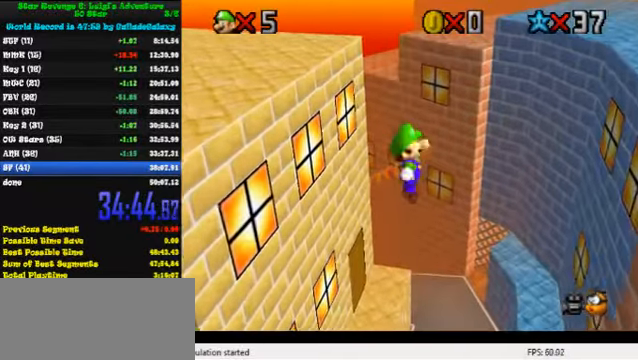
Gameplay with keyboard; each line is a JSON object with the keys held at the frame after it. "events" lists presses ("down") and releases ("up") of "a", "c", "ctrl", "d", "down", "left", "return", "right", "s", "shift", "up", "w", "x" and "y" between this image and that frame as [ms after this image, input, new state], when the widget could be followed in between. No other keys are recorded. Mouse input is not recorded.
{"keys": ["shift", "up"], "events": []}
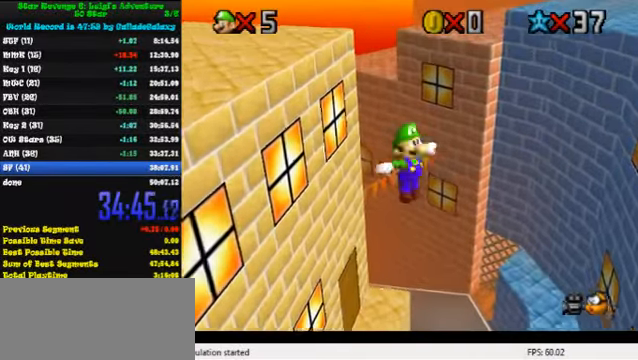
{"keys": ["shift", "up"], "events": [[433, "left", "down"], [500, "left", "up"]]}
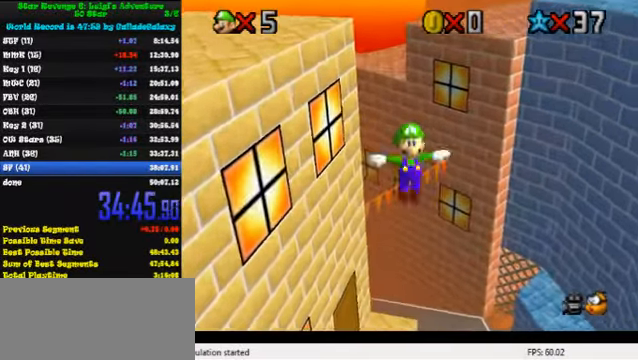
{"keys": ["shift", "up"], "events": []}
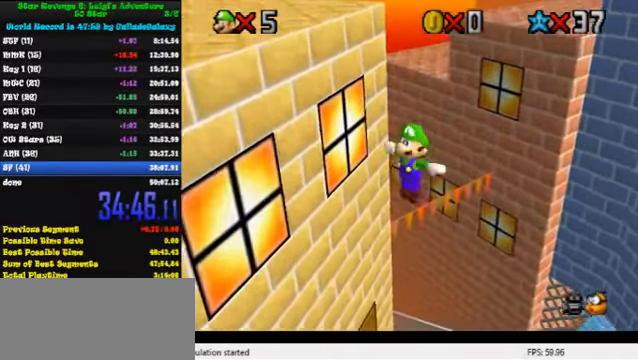
{"keys": ["shift", "up"], "events": [[33, "right", "down"], [100, "right", "up"], [400, "left", "down"], [467, "left", "up"]]}
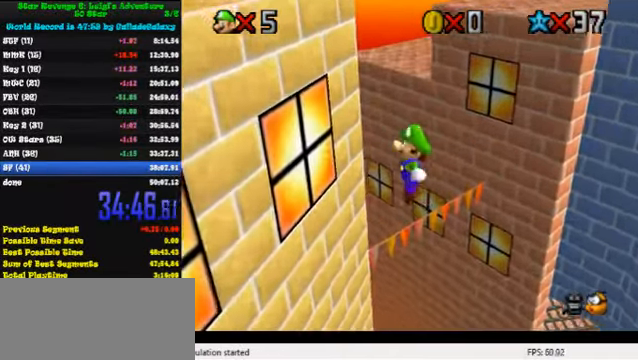
{"keys": ["shift", "up"], "events": []}
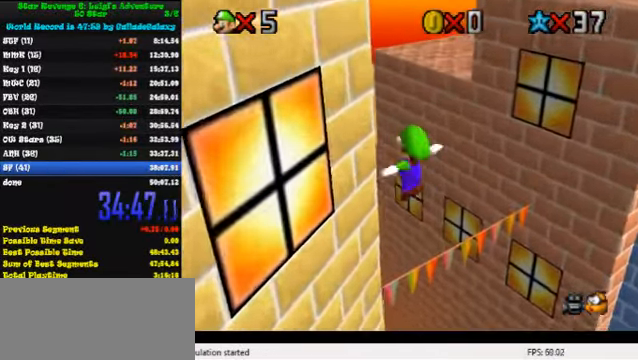
{"keys": ["shift", "up"], "events": [[300, "left", "down"], [400, "left", "up"]]}
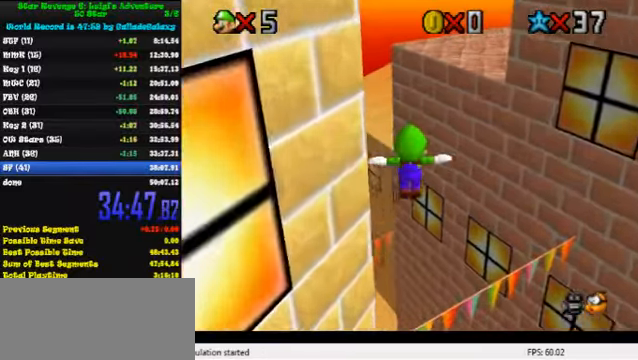
{"keys": ["left", "shift", "up"], "events": [[166, "left", "down"], [266, "left", "up"], [433, "left", "down"]]}
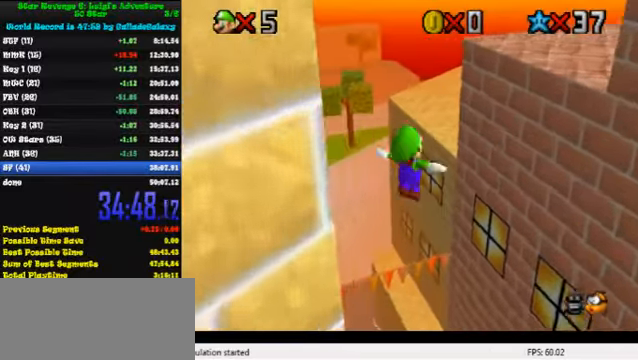
{"keys": ["shift", "up"], "events": [[333, "left", "up"]]}
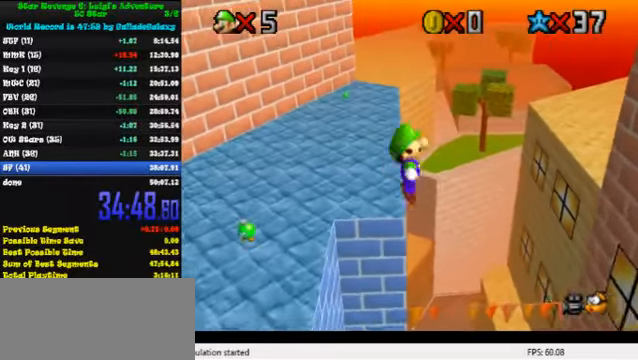
{"keys": ["up"], "events": [[200, "shift", "up"]]}
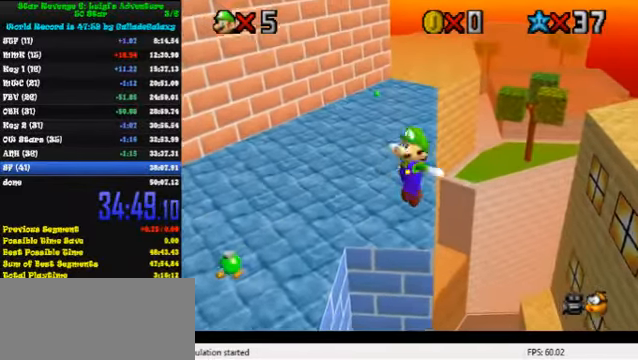
{"keys": ["up"], "events": [[133, "c", "down"], [233, "s", "down"], [300, "c", "up"], [400, "s", "up"]]}
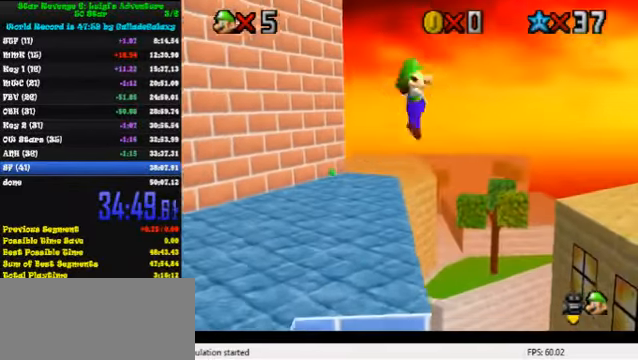
{"keys": ["left", "up", "w"], "events": [[66, "left", "down"], [200, "left", "up"], [466, "left", "down"], [466, "w", "down"]]}
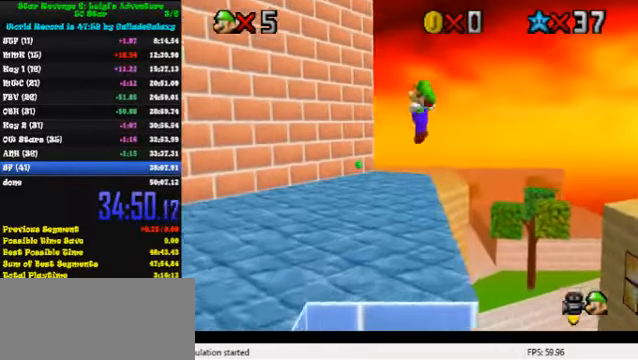
{"keys": ["left", "up"], "events": [[33, "left", "up"], [66, "w", "up"], [266, "s", "down"], [466, "s", "up"], [500, "left", "down"]]}
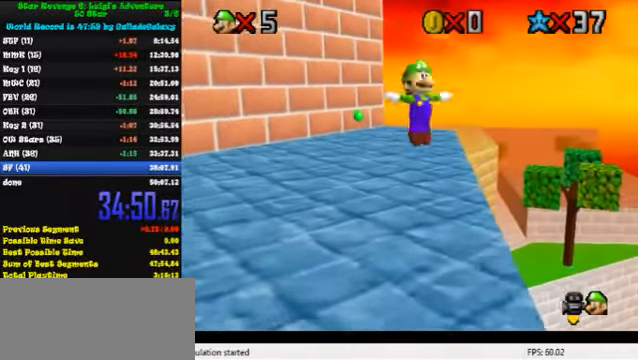
{"keys": ["up"], "events": [[233, "left", "up"]]}
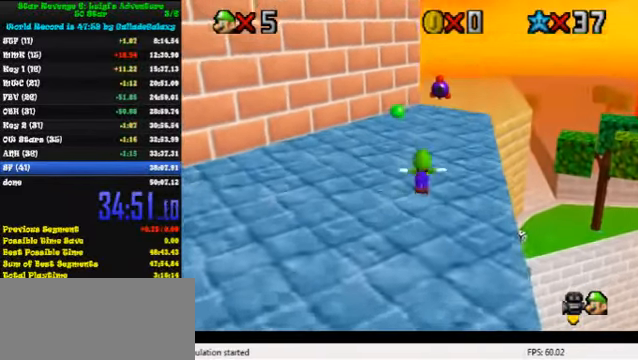
{"keys": ["right", "up"], "events": [[66, "right", "down"]]}
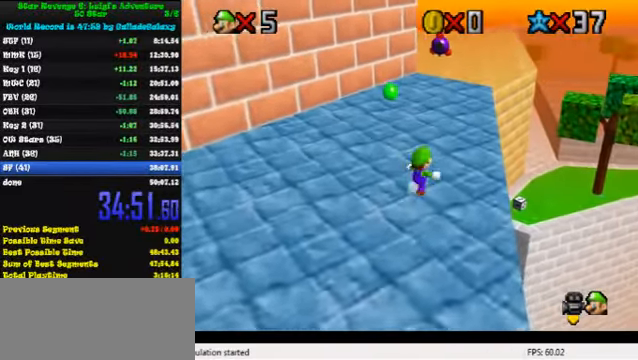
{"keys": ["up"], "events": [[100, "right", "up"], [266, "shift", "down"], [400, "shift", "up"]]}
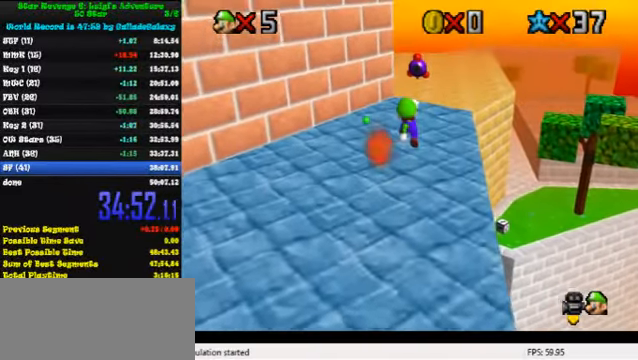
{"keys": ["up"], "events": [[300, "ctrl", "down"], [366, "shift", "down"], [433, "ctrl", "up"], [500, "shift", "up"]]}
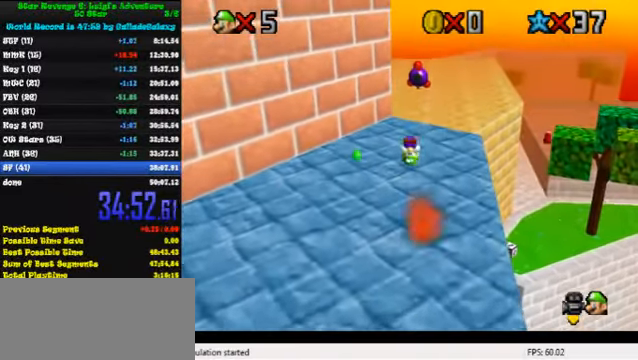
{"keys": ["shift", "up"], "events": [[133, "left", "down"], [233, "left", "up"], [466, "shift", "down"]]}
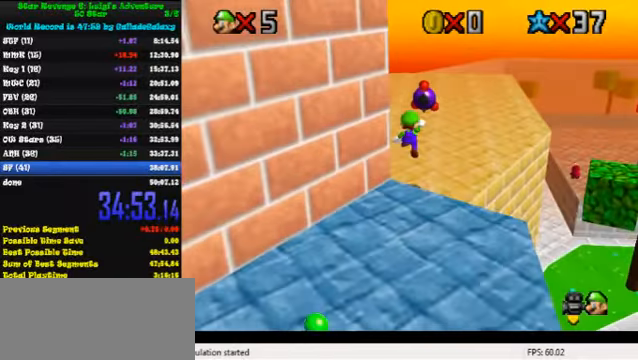
{"keys": ["up"], "events": [[33, "shift", "up"], [100, "ctrl", "down"], [200, "ctrl", "up"]]}
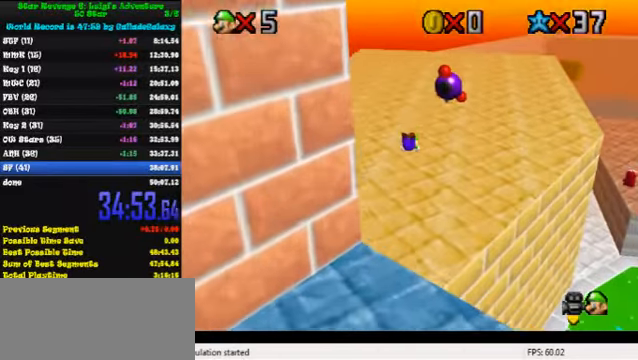
{"keys": ["up"], "events": [[300, "ctrl", "down"], [333, "shift", "down"], [433, "ctrl", "up"], [433, "shift", "up"]]}
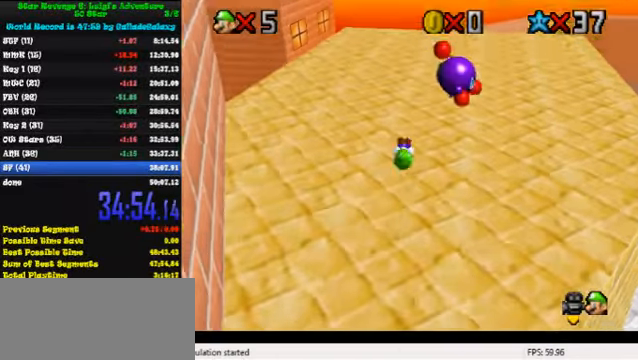
{"keys": ["shift", "up"], "events": [[366, "shift", "down"]]}
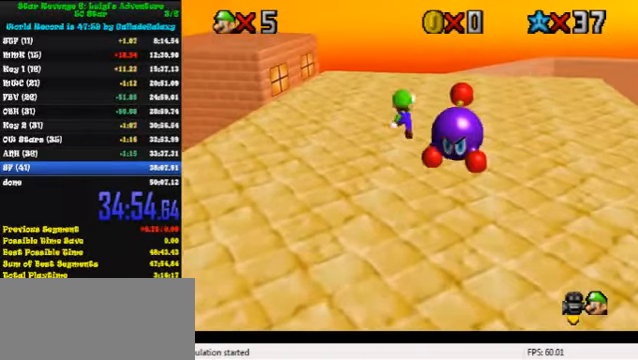
{"keys": ["up"], "events": [[66, "shift", "up"], [100, "ctrl", "down"], [266, "ctrl", "up"]]}
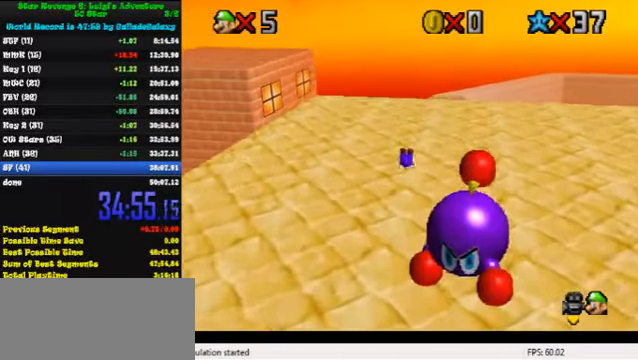
{"keys": ["up"], "events": [[133, "ctrl", "down"], [200, "shift", "down"], [233, "ctrl", "up"], [300, "shift", "up"], [366, "d", "down"], [500, "d", "up"]]}
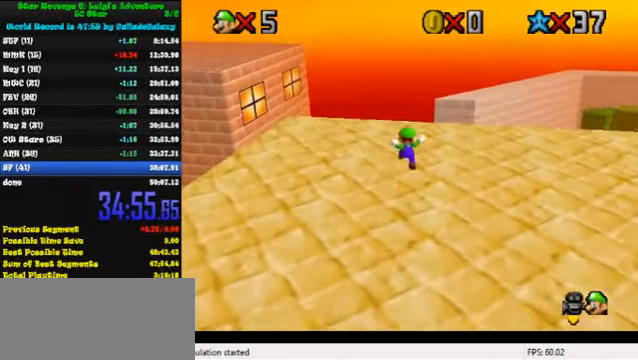
{"keys": ["left", "up"], "events": [[100, "right", "down"], [200, "right", "up"], [266, "left", "down"]]}
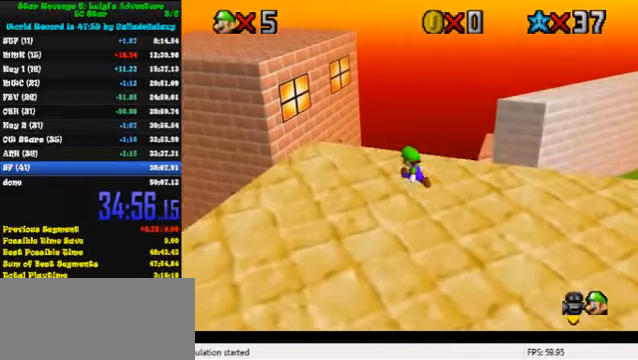
{"keys": ["up"], "events": [[100, "left", "up"], [266, "y", "down"], [300, "shift", "down"], [500, "shift", "up"], [500, "y", "up"]]}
- - - - -
Problem to solve
Pictures must not appear in the copy, and every record must be restated word for word.

Output of the task
Gameplay with keyboard; each line is a JSON object with the keys held at the frame after it. "events" lists presses ("down") and releases ("up") of "a", "c", "ctrl", "d", "down", "left", "return", "right", "s", "shift", "up", "w", "x" and "y" between this image and that frame as [ms after this image, input, new state], when the widget could be followed in between. No other keys are recorded. Mouse input is not recorded.
{"keys": ["shift", "up"], "events": []}
{"keys": ["shift", "up"], "events": [[433, "left", "down"], [500, "left", "up"]]}
{"keys": ["shift", "up"], "events": []}
{"keys": ["shift", "up"], "events": [[33, "right", "down"], [100, "right", "up"], [400, "left", "down"], [467, "left", "up"]]}
{"keys": ["shift", "up"], "events": []}
{"keys": ["shift", "up"], "events": [[300, "left", "down"], [400, "left", "up"]]}
{"keys": ["left", "shift", "up"], "events": [[166, "left", "down"], [266, "left", "up"], [433, "left", "down"]]}
{"keys": ["shift", "up"], "events": [[333, "left", "up"]]}
{"keys": ["up"], "events": [[200, "shift", "up"]]}
{"keys": ["up"], "events": [[133, "c", "down"], [233, "s", "down"], [300, "c", "up"], [400, "s", "up"]]}
{"keys": ["left", "up", "w"], "events": [[66, "left", "down"], [200, "left", "up"], [466, "left", "down"], [466, "w", "down"]]}
{"keys": ["left", "up"], "events": [[33, "left", "up"], [66, "w", "up"], [266, "s", "down"], [466, "s", "up"], [500, "left", "down"]]}
{"keys": ["up"], "events": [[233, "left", "up"]]}
{"keys": ["right", "up"], "events": [[66, "right", "down"]]}
{"keys": ["up"], "events": [[100, "right", "up"], [266, "shift", "down"], [400, "shift", "up"]]}
{"keys": ["up"], "events": [[300, "ctrl", "down"], [366, "shift", "down"], [433, "ctrl", "up"], [500, "shift", "up"]]}
{"keys": ["shift", "up"], "events": [[133, "left", "down"], [233, "left", "up"], [466, "shift", "down"]]}
{"keys": ["up"], "events": [[33, "shift", "up"], [100, "ctrl", "down"], [200, "ctrl", "up"]]}
{"keys": ["up"], "events": [[300, "ctrl", "down"], [333, "shift", "down"], [433, "ctrl", "up"], [433, "shift", "up"]]}
{"keys": ["shift", "up"], "events": [[366, "shift", "down"]]}
{"keys": ["up"], "events": [[66, "shift", "up"], [100, "ctrl", "down"], [266, "ctrl", "up"]]}
{"keys": ["up"], "events": [[133, "ctrl", "down"], [200, "shift", "down"], [233, "ctrl", "up"], [300, "shift", "up"], [366, "d", "down"], [500, "d", "up"]]}
{"keys": ["left", "up"], "events": [[100, "right", "down"], [200, "right", "up"], [266, "left", "down"]]}
{"keys": ["up"], "events": [[100, "left", "up"], [266, "y", "down"], [300, "shift", "down"], [500, "shift", "up"], [500, "y", "up"]]}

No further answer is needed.